With all the lights here in Paris, it can be hard to see the stars, but in the woods, oh, Journal, I don't think I'll ever forget it!

They looked like salt and sugar sprinkled throughout the sky as if some invisible hand had dumped both shakers onto the black canvas of the night sky. I miss the cabin, Journal.

Sorry, if the ink splashed a little. There was a crack of thunder just now, and I jumped. I wonder how Plagg can sleep through all of this. He's probably dreaming about his cheese.

Anyway, back to memories. I think I was around eleven when we stopped going to America, because Mother's headaches would get so bad, and Father was busier then ever. At first, I didn't understand why we weren't going, and I would sit in my room and pout, even if I tried to hide it.

One day, though, I realized I didn't need to be in America to make a mud pie, and I thought it might cheer Mother up. She loved it. We sat there with the lights off (because of her headache) and stroked my hair. I didn't like it when she got headaches, even though she told me they were never my fault.

You are my little sunshine boy,

Smiling like the sun.

Warm and sweet and caring,

You've been able to make me laugh when I needed it most.

My dear Adrien, I love you,

To my son,

Love from Mother.

Emile Agreste

Sorry, Journal, I think that was a tear. I need to take a deep breath, knowing even if Mother isn't here now, at least Mama Cheng is.

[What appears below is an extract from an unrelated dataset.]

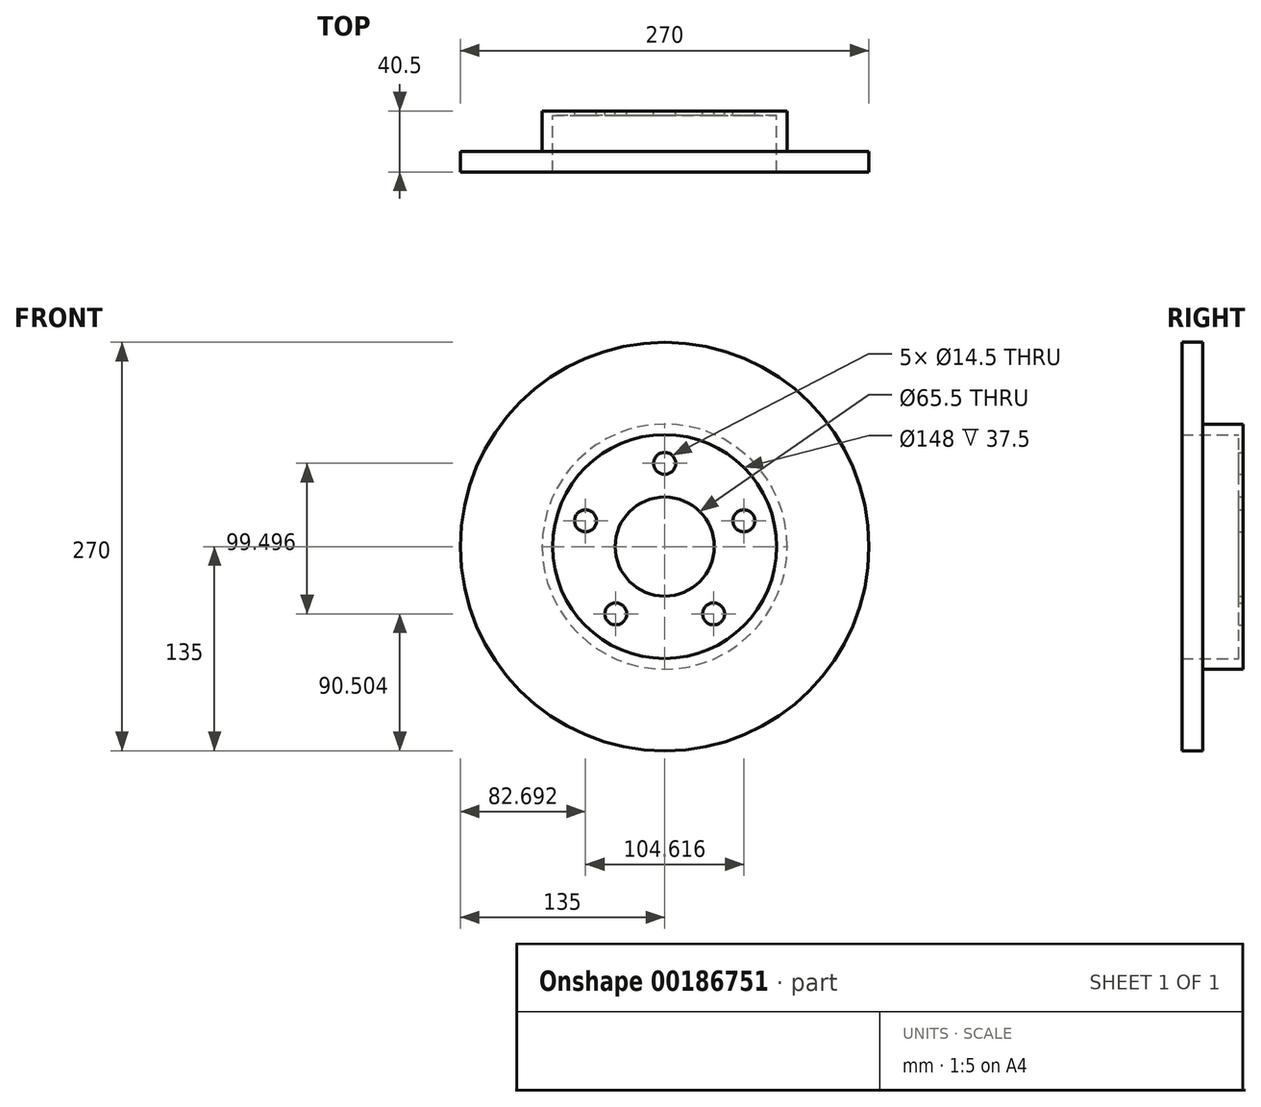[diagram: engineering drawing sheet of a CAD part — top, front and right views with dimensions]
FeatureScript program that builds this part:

Sure, she will never replace my mother, but with her I can make new memories. Especially our tea time when its just me as Cat Noir and her.

I wonder what Mother would have thought of Cat Noir. Would she like him, respect him? I wish could have met him, for maybe she would be proud of me. I think she was, even if she didn't feel good most of the time.

What I miss most about her is her hugs. She smelled like perfume or flowers, and even ink when she would sketch a new outfit. Marinette would love her too, and maybe she'll get to meet her someday.

I miss you, Mother, but at least I have your memories.

I love you and I hope I see you soon.